» **WHAT YOU WILL DO**
Return all lines from the listing below that include the word "процесс".

» **RECORDS TO USE**
-*-
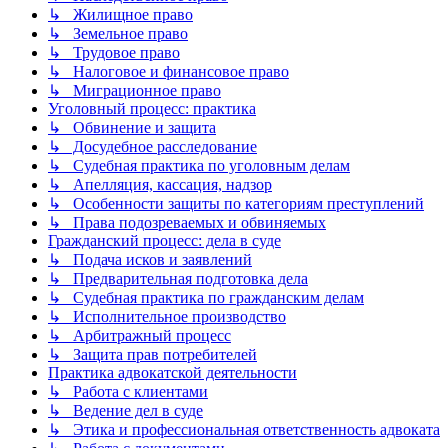
↳ Жилищное право
↳ Земельное право
↳ Трудовое право
↳ Налоговое и финансовое право
↳ Миграционное право
Уголовный процесс: практика
↳ Обвинение и защита
↳ Досудебное расследование
↳ Судебная практика по уголовным делам
↳ Апелляция, кассация, надзор
↳ Особенности защиты по категориям преступлений
↳ Права подозреваемых и обвиняемых
Гражданский процесс: дела в суде
↳ Подача исков и заявлений
↳ Предварительная подготовка дела
↳ Судебная практика по гражданским делам
↳ Исполнительное производство
↳ Арбитражный процесс
↳ Защита прав потребителей
Практика адвокатской деятельности
↳ Работа с клиентами
↳ Ведение дел в суде
↳ Этика и профессиональная ответственность адвоката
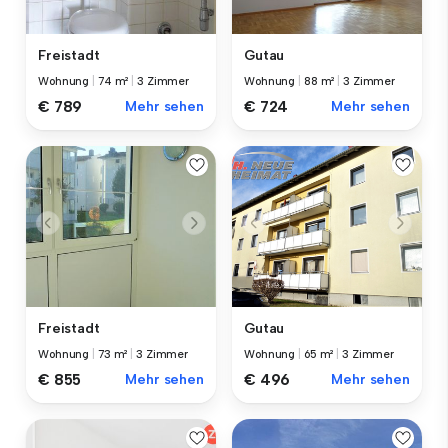
Freistadt
Gutau
Wohnung
|
74 m²
|
3 Zimmer
Wohnung
|
88 m²
|
3 Zimmer
€ 789
Mehr sehen
€ 724
Mehr sehen
Freistadt
Gutau
Wohnung
|
73 m²
|
3 Zimmer
Wohnung
|
65 m²
|
3 Zimmer
€ 855
Mehr sehen
€ 496
Mehr sehen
-*-
» **RESULT FOR THIS EXERCISE**
Уголовный процесс: практика
Гражданский процесс: дела в суде
↳ Арбитражный процесс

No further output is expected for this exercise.